Paul Horschig

Personal information
- Date of birth: 1 March 2000 (age 25)
- Place of birth: Germany
- Height: 1.91 m (6 ft 3 in)
- Position: Defensive midfielder

Team information
- Current team: Chemie Leipzig
- Number: 39

Youth career
- 0000–2017: Borea Dresden
- 2017–2019: Erzgebirge Aue

Senior career*
- Years: Team / Apps / (Gls)
- 2019–2020: Erzgebirge Aue / 1 / (0)
- 2019–2020: → VfB Auerbach (loan) / 15 / (1)
- 2020–2021: VfB Auerbach / 9 / (0)
- 2021–: Chemie Leipzig / 103 / (3)

= Paul Horschig =

German footballer

Paul Horschig (born 1 March 2000) is a German footballer who plays as a defensive midfielder for Chemie Leipzig.

*EXTRACTED MATERIAL:*
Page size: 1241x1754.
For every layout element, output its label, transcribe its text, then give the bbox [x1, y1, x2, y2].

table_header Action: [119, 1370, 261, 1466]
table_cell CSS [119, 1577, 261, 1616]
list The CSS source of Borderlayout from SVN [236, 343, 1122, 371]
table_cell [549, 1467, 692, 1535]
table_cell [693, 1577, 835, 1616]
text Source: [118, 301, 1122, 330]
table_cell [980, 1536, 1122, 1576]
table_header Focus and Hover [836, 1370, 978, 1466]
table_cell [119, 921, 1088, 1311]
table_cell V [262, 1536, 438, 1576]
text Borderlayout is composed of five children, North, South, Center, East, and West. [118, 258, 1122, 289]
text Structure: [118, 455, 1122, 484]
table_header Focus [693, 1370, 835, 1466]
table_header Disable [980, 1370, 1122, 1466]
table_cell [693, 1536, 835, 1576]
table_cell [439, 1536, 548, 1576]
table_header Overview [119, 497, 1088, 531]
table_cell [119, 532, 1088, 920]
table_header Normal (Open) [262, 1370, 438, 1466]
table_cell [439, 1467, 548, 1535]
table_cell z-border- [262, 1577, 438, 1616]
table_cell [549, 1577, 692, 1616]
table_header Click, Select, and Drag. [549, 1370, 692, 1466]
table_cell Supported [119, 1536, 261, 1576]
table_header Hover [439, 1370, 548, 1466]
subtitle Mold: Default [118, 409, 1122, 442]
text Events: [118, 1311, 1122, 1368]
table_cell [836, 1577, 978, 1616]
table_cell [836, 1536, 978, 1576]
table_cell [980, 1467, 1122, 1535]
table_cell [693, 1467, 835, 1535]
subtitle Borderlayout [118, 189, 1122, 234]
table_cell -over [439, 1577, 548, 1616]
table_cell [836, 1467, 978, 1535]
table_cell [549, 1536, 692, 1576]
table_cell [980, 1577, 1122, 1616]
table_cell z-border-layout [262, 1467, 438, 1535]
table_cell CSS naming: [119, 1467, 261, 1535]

*ASSIGNED TASK 1:* Set down the Paul Horschig profile above word for word, from "- Position: Defensive" to "Apps / (Gls)".
*ASSIGNED TASK 2:* Write the next part of the Paul Horschig profile, picking up after its final sentence.

*FINAL ANSWER 1:*
- Position: Defensive midfielder

Team information
- Current team: Chemie Leipzig
- Number: 39

Youth career
- 0000–2017: Borea Dresden
- 2017–2019: Erzgebirge Aue

Senior career*
- Years: Team / Apps / (Gls)

*FINAL ANSWER 2:*
==Career==
Horschig made his professional debut for Erzgebirge Aue in the 2. Bundesliga on 19 May 2019, coming on as a substitute in the 84th minute for Clemens Fandrich in the away match against Darmstadt 98, which finished as a 0–1 loss. In August 2019, he joined VfB Auerbach in the Regionalliga Nordost for the 2019–20 season.